Ogre Battle: The March of the Black Queen rallied onto the SNES in 1993. The last game, Tactics Ogre: Let Us Cling Together, was remade and released for the PSP in 2010.
If we don’t want to count that, then the last full-on sequel was Tactics Ogre: The Knight of Lodis, which was a 2001 Game Boy Advance title. If one likes Final Fantasy Tactics then those last two games in particular will feel right at home.
Gex, yes that Gex, is a Square Enix product now thanks to their acquisition of Crystal Dynamics. The first game was released in 1995 for the 3DO, PS1, and Sega Saturn. The final game, Gex 3: Deep Cover Gecko, launched for the PS1, N64, and Game Boy Color in 1999. It, like many mascot platformers of the '90s, tried to out-platform Super Mario 64. Among the dozens, Gex may be toward the bottom. At the very least, he is not on the level of Bubsy.

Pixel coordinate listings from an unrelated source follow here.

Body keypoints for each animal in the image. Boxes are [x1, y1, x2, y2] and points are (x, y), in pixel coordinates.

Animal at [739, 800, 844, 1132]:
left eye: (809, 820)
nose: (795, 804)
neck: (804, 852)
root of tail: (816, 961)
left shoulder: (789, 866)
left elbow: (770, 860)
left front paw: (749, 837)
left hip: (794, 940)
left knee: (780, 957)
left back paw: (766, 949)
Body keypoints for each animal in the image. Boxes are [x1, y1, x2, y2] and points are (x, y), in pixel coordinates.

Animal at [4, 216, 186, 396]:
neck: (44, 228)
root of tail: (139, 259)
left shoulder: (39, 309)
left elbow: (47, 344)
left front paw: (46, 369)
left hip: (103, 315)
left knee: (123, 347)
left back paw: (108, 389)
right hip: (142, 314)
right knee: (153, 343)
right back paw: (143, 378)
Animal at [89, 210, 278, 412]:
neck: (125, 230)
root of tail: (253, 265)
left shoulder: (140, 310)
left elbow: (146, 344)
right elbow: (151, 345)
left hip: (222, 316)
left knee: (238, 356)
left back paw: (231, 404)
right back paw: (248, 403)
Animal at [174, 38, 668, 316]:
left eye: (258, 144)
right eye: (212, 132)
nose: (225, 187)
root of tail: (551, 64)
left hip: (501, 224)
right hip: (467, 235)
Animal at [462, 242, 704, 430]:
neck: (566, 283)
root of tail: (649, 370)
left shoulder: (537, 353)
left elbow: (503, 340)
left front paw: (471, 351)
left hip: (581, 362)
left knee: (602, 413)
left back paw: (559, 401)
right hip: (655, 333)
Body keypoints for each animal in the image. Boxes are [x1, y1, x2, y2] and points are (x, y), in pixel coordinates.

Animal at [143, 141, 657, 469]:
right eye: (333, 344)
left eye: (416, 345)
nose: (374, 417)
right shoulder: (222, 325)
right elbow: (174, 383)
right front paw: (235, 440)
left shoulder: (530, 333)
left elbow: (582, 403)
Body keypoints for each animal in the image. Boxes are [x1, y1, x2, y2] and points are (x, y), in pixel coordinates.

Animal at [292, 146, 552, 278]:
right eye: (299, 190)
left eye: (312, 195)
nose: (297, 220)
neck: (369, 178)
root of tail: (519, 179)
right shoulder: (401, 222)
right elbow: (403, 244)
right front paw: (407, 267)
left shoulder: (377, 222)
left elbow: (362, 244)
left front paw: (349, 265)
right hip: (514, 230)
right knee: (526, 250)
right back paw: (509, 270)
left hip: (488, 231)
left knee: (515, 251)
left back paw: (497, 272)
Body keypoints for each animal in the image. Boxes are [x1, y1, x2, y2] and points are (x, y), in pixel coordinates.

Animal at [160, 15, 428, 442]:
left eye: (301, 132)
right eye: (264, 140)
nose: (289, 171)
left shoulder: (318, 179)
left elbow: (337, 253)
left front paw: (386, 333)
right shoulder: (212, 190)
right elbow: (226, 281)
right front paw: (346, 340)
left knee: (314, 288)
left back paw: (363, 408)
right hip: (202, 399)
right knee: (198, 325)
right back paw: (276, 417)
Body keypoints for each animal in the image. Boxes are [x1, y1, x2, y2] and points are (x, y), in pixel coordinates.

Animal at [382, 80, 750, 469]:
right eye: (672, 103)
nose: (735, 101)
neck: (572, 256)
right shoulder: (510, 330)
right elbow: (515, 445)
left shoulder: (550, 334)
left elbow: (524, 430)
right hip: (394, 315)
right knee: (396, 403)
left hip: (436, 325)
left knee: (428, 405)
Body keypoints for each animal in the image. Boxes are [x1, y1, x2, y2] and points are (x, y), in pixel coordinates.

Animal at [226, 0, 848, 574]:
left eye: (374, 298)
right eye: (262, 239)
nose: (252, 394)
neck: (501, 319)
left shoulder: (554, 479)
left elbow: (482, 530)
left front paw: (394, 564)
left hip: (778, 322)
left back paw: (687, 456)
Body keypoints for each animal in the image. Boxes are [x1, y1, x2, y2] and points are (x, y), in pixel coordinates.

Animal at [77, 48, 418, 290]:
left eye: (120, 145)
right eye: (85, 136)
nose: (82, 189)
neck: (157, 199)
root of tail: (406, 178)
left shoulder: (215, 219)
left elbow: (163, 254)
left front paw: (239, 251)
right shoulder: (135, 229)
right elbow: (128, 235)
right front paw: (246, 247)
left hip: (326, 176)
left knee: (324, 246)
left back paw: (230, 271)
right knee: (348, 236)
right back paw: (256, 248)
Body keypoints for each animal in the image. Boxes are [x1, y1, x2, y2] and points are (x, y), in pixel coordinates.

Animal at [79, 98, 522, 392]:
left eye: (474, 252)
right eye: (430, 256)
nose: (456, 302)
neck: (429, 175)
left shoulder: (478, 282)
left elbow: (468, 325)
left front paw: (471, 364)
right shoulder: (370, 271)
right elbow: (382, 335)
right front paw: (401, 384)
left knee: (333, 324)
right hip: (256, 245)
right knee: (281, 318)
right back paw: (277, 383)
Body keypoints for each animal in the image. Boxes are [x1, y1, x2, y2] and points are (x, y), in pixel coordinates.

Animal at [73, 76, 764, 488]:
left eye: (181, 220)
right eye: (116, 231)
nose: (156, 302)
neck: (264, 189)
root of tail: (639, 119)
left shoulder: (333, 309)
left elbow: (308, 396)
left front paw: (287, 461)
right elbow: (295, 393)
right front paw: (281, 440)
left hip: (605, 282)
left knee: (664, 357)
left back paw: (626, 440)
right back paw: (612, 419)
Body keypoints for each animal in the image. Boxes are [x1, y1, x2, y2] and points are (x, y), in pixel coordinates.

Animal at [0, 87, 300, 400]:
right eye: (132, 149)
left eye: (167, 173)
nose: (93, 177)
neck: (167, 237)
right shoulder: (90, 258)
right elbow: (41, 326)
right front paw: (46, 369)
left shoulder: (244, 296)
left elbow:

ActRaiser made its godly debut on the SNES in 1990. The second and final game, ActRaiser 2, also released for the SNES, but in 1993. While Square Enix has abandoned the franchise after its original console, there are those that tried to carry on the action platformer/sim hybrid. Just this year Sega published a game called SolSeraph. So if ActRaiser was a game one wished would come back, there are now options.
1 Final Fantasy Tactics
Yes, it may be redundant to put this on here since we also included Tactics Ogre. Both series are almost one and the same. On top of that, Final Fantasy gets pumped out, and will get pumped out, until the end of time. That is their cash cow. However, Final Fantasy Tactics is a franchise within a franchise, so let’s count it anyway because the world deserves more tactical love. Just to be thorough, the first game was released for the PS1 in 1997. The last title was Final Fantasy Tactics A2: Grimoire of the Rift for the DS in 2007. That is all to say it has been far, far too long.